Vente de Biogaran : la souveraineté pharmaceutique française en question

Le laboratoire Servier cède Biogaran, leader des génériques en France, au fonds britannique BC Partners. Cette vente ravive les craintes sur la souveraineté pharmaceutique, malgré des promesses de maintenir la production et le siège en France.
Le 30 juillet, Servier a annoncé des négociations exclusives avec BC Partners pour la vente de Biogaran, champion français des médicaments génériques. Représentant 30 % des ventes de génériques en France, avec 750 millions d’euros de chiffre d’affaires et 300 millions de boîtes vendues annuellement, Biogaran est un acteur clé du système de santé.
Cette cession, estimée entre 800 millions et 1 milliard d’euros, suscite des inquiétudes sur l’autonomie pharmaceutique française, dans un contexte où la relocalisation industrielle est une priorité. Fondée en 1996, Biogaran commercialise une boîte de médicament sur huit en France et s’appuie sur un réseau de 40 sous-traitants, générant 8 000 emplois indirects. Sa production, à 51 % française et 90 % européenne, en fait un pilier de la chaîne d’approvisionnement.
Cependant, la vente à un fonds étranger, qui avait échoué une première fois en 2024, comme le rappelle l’enseignant-chercheur du CNRS Fabrice Bacchin, face à une levée de boucliers politiques, relance le débat sur la souveraineté sanitaire.

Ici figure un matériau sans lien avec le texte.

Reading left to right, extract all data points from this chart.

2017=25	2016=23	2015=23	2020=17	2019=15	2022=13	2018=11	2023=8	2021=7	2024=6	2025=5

Biogaran, principal fabricant français de médicaments génériques, va être vendu à un fonds britannique.
— Patrice Bacchin (@pat_bacc) July 30, 2025
La vente voulue par le laboratoire Servier avait échoué en septembre 2024, les responsables politiques redoutant une perte de souveraineté sur ces médicaments indispensables.

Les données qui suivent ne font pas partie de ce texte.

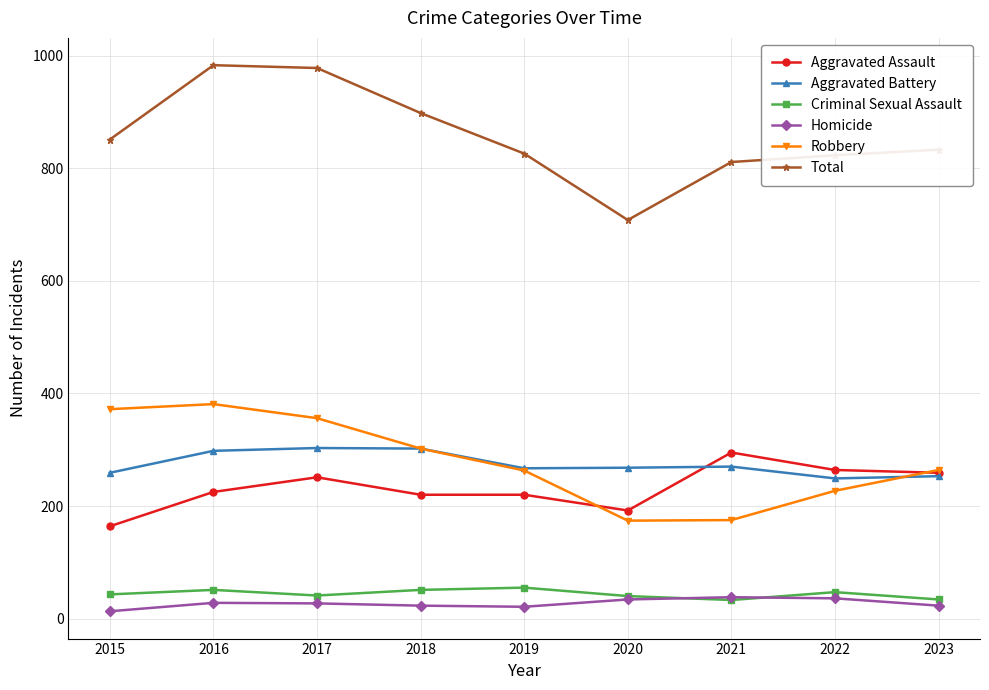

The Robbery series shows 372 at 2015. True or false?

True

L’an dernier, la crainte d’une délocalisation vers l’Inde avait conduit Servier à suspendre la cession. Aujourd’hui, BC Partners, déjà présent dans le secteur pharmaceutique avec Pharmathen et Synthon, promet de maintenir le siège et la majorité de la production en France.

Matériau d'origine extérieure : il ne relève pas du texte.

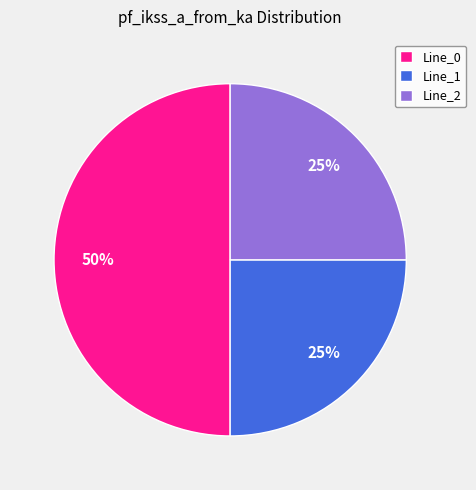

How many segments does this pie chart have?

3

Ces engagements ne rassurent pas pleinement. La participation minoritaire envisagée de Bpifrance pourrait offrir un levier de contrôle, mais les critiques persistent. « La France risque de perdre un maillon stratégique de son système de santé », alerte Denis Mayet, journaliste spécialisé. Les récentes tensions autour de la vente d’Opella (Doliprane) à un fonds américain rappellent l’enjeu politique de telles opérations. Le ministère de l’Économie suit le dossier, exigeant des garanties sur l’approvisionnement et les emplois. Servier justifie cette vente par sa volonté de se recentrer sur l’innovation en oncologie et en neurologie, tandis que BC Partners ambitionne de développer Biogaran, notamment dans les biosimilaires et les médicaments sans ordonnance.
Face à la crise du Covid-19 et aux appels à la relocalisation, cette cession illustre les failles des outils juridiques pour protéger les entreprises stratégiques. La finalisation, prévue d’ici début 2026, devra passer le contrôle des investissements étrangers, sous haute surveillance gouvernementale.